START SOURCE DATA

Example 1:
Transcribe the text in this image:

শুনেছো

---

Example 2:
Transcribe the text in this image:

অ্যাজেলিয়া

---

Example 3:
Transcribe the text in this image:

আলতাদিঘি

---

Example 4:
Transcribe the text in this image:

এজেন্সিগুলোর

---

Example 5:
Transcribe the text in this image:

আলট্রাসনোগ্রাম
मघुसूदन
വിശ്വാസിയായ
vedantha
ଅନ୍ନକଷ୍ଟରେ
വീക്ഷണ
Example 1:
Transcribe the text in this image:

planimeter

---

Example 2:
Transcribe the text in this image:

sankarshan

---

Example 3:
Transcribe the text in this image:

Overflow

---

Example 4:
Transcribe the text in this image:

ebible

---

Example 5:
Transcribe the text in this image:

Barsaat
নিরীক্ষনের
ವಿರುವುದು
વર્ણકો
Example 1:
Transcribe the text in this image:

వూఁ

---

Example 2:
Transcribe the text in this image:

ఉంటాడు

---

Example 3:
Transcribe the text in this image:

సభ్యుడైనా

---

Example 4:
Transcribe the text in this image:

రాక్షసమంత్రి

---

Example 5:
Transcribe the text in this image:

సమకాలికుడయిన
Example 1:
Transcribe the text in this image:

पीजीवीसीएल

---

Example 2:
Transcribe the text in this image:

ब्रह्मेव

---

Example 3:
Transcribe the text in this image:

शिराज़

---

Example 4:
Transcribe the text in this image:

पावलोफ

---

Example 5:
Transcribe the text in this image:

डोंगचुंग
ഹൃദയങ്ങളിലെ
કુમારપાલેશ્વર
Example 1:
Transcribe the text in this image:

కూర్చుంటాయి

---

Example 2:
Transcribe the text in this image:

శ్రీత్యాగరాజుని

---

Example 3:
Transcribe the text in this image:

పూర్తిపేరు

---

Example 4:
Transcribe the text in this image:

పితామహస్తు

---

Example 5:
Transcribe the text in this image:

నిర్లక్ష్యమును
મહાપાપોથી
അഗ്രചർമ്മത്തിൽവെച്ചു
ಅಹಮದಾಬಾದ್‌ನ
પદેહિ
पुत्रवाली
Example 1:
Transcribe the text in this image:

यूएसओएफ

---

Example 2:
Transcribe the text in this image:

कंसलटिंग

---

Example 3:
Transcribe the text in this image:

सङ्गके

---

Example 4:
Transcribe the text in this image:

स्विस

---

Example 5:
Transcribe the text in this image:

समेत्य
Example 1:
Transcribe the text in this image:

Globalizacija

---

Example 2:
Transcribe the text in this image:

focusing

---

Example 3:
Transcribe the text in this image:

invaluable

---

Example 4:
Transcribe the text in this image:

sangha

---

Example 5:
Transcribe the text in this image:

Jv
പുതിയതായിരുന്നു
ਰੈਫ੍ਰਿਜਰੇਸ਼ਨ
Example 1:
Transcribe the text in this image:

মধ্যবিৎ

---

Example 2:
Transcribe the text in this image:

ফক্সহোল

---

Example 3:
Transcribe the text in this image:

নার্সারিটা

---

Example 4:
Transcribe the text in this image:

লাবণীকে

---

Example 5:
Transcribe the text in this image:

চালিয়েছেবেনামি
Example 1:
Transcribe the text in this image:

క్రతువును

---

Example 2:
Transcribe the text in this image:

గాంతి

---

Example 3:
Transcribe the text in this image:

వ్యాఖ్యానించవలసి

END SOURCE DATA

WHAT THE EXERCISE ASKS. Copy the records out again word for word.

WRITTEN ANSWER.
Example 1:
Transcribe the text in this image:

শুনেছো

---

Example 2:
Transcribe the text in this image:

অ্যাজেলিয়া

---

Example 3:
Transcribe the text in this image:

আলতাদিঘি

---

Example 4:
Transcribe the text in this image:

এজেন্সিগুলোর

---

Example 5:
Transcribe the text in this image:

আলট্রাসনোগ্রাম
मघुसूदन
വിശ്വാസിയായ
vedantha
ଅନ୍ନକଷ୍ଟରେ
വീക്ഷണ
Example 1:
Transcribe the text in this image:

planimeter

---

Example 2:
Transcribe the text in this image:

sankarshan

---

Example 3:
Transcribe the text in this image:

Overflow

---

Example 4:
Transcribe the text in this image:

ebible

---

Example 5:
Transcribe the text in this image:

Barsaat
নিরীক্ষনের
ವಿರುವುದು
વર્ણકો
Example 1:
Transcribe the text in this image:

వూఁ

---

Example 2:
Transcribe the text in this image:

ఉంటాడు

---

Example 3:
Transcribe the text in this image:

సభ్యుడైనా

---

Example 4:
Transcribe the text in this image:

రాక్షసమంత్రి

---

Example 5:
Transcribe the text in this image:

సమకాలికుడయిన
Example 1:
Transcribe the text in this image:

पीजीवीसीएल

---

Example 2:
Transcribe the text in this image:

ब्रह्मेव

---

Example 3:
Transcribe the text in this image:

शिराज़

---

Example 4:
Transcribe the text in this image:

पावलोफ

---

Example 5:
Transcribe the text in this image:

डोंगचुंग
ഹൃദയങ്ങളിലെ
કુમારપાલેશ્વર
Example 1:
Transcribe the text in this image:

కూర్చుంటాయి

---

Example 2:
Transcribe the text in this image:

శ్రీత్యాగరాజుని

---

Example 3:
Transcribe the text in this image:

పూర్తిపేరు

---

Example 4:
Transcribe the text in this image:

పితామహస్తు

---

Example 5:
Transcribe the text in this image:

నిర్లక్ష్యమును
મહાપાપોથી
അഗ്രചർമ്മത്തിൽവെച്ചു
ಅಹಮದಾಬಾದ್‌ನ
પદેહિ
पुत्रवाली
Example 1:
Transcribe the text in this image:

यूएसओएफ

---

Example 2:
Transcribe the text in this image:

कंसलटिंग

---

Example 3:
Transcribe the text in this image:

सङ्गके

---

Example 4:
Transcribe the text in this image:

स्विस

---

Example 5:
Transcribe the text in this image:

समेत्य
Example 1:
Transcribe the text in this image:

Globalizacija

---

Example 2:
Transcribe the text in this image:

focusing

---

Example 3:
Transcribe the text in this image:

invaluable

---

Example 4:
Transcribe the text in this image:

sangha

---

Example 5:
Transcribe the text in this image:

Jv
പുതിയതായിരുന്നു
ਰੈਫ੍ਰਿਜਰੇਸ਼ਨ
Example 1:
Transcribe the text in this image:

মধ্যবিৎ

---

Example 2:
Transcribe the text in this image:

ফক্সহোল

---

Example 3:
Transcribe the text in this image:

নার্সারিটা

---

Example 4:
Transcribe the text in this image:

লাবণীকে

---

Example 5:
Transcribe the text in this image:

চালিয়েছেবেনামি
Example 1:
Transcribe the text in this image:

క్రతువును

---

Example 2:
Transcribe the text in this image:

గాంతి

---

Example 3:
Transcribe the text in this image:

వ్యాఖ్యానించవలసి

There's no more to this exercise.